Antonio Delfim Netto (*)
Na campanha eleitoral de 1998, quando pleiteava a reeleição, o presidente Fernando Henrique foi bastante hábil ao conseguir esconder da população a crise cambial que se avizinhava e ao mesmo tempo convencer os eleitores que sua permanência no poder era indispensável para garantir os benefícios da estabilidade construída pelo plano Real. Com alguma facilidade e uma surpreendente cumplicidade da mídia, construiu-se um cenário no qual a idéia de mudança passou a ser sinônimo de alto risco e isso funcionou. Sem informação sobre o estado real da economia e dos negócios do governo e embalado pela promessa de recuperação dos empregos, o eleitor votou pela estabilidade. O choque veio poucos dias após a posse, em janeiro de 99, quando a crise cambial obrigou o governo a desvalorizar o real e a assumir com o FMI o compromisso de adotar uma política fiscal que garantisse um nível de superávit primário tranquilizador para os credores internos e externos.

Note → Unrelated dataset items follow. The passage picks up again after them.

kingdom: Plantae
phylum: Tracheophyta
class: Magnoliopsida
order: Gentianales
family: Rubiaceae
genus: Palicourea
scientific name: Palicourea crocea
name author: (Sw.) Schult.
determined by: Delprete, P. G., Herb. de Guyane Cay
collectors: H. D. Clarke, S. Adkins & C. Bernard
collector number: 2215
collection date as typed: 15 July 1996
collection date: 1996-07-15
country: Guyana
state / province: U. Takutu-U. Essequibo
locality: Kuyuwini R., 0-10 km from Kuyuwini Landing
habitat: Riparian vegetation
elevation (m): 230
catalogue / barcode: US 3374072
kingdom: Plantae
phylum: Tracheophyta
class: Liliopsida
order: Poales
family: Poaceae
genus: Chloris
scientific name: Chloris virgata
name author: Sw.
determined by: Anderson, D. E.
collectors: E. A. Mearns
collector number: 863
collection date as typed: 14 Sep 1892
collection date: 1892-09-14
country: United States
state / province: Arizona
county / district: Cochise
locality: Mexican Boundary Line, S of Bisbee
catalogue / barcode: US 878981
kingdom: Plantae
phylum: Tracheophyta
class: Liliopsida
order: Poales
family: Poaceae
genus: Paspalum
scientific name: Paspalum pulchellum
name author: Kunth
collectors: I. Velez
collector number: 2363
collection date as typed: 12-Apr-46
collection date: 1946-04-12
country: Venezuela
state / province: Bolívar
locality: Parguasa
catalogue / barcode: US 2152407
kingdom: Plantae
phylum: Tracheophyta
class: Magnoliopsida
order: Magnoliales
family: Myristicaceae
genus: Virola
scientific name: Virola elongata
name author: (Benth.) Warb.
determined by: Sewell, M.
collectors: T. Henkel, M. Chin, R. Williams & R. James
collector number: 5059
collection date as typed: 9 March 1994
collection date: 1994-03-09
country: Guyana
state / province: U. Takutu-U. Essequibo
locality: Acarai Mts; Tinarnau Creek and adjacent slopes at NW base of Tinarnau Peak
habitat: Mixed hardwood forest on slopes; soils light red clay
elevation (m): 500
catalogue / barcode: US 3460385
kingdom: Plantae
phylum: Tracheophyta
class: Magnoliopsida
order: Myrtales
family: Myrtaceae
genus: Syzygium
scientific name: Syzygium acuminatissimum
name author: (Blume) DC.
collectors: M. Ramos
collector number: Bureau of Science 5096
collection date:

Quatro anos depois, às vésperas de nova eleição presidencial, vivemos outra crise cambial e repete-se a tentativa do governo de assustar o eleitorado com o fantasma da mudança. Mas a mídia está um pouco mais esperta, as pessoas têm mais informações e o Presidente não se permite ser tão afirmativo. “Para piorar – disse modestamente a semana passada – deixe ficar como está, que não está tão mal assim”…
Não se pode insistir que tivemos uma política econômica virtuosa, quando fomos obrigados a pedir socorro ao FMI em três ocasiões num período de quatro anos, que se iniciou e termina com crises cambiais. O governo diz que o câmbio é vítima de um processo que acontece no exterior que produziu o aumento da aversão ao risco e a redução dos investimentos nos países “emergentes”. Isso é verdade, mas não explica o terremoto que nos atinge: outros países “emergentes” como o Chile e o México, por exemplo, submetidos às mesmas circunstâncias, tiveram pequenos aumentos no “risco país” e oscilações suaves nas taxas de câmbio. A diferença é que nenhum deles se endividou ao ponto em que estamos e não acumulou os problemas internos que nós temos.
O fato é que “a agenda econômica equivocada” a que se referiu esta semana um ilustre ex-ministro deste governo, num interessante debate no BNDES, produziu resultados absolutamente contrários ao que se deveria esperar de um governo “social-democrata”. Reduziu o nível de crescimento da economia a míseros 2.4% ao ano, o que representa um crescimento de apenas 0.8% da renda per capita dos brasileiros ; produziu e sustentou as maiores taxas de desemprego de que se tem notícia na história desse país, reduzindo a renda dos salários e aumentando os níveis de desigualdade social.
Não é, certamente, uma demonstração de sensatez, “deixar ficar como está”… quem sabe para repetir o desastre apontado pelo mesmo ex-ministro de FHC, conforme publicado na Folha de São Paulo de 16/10: “… a equipe econômica e as elites que ela representa (sic) erraram ao adotarem ou apoiarem uma política de altos juros que impede o investimento enquanto aprofunda o endividamento público , e de câmbio baixo, que produz a felicidade no curto prazo à custa da crise cambial anunciada.”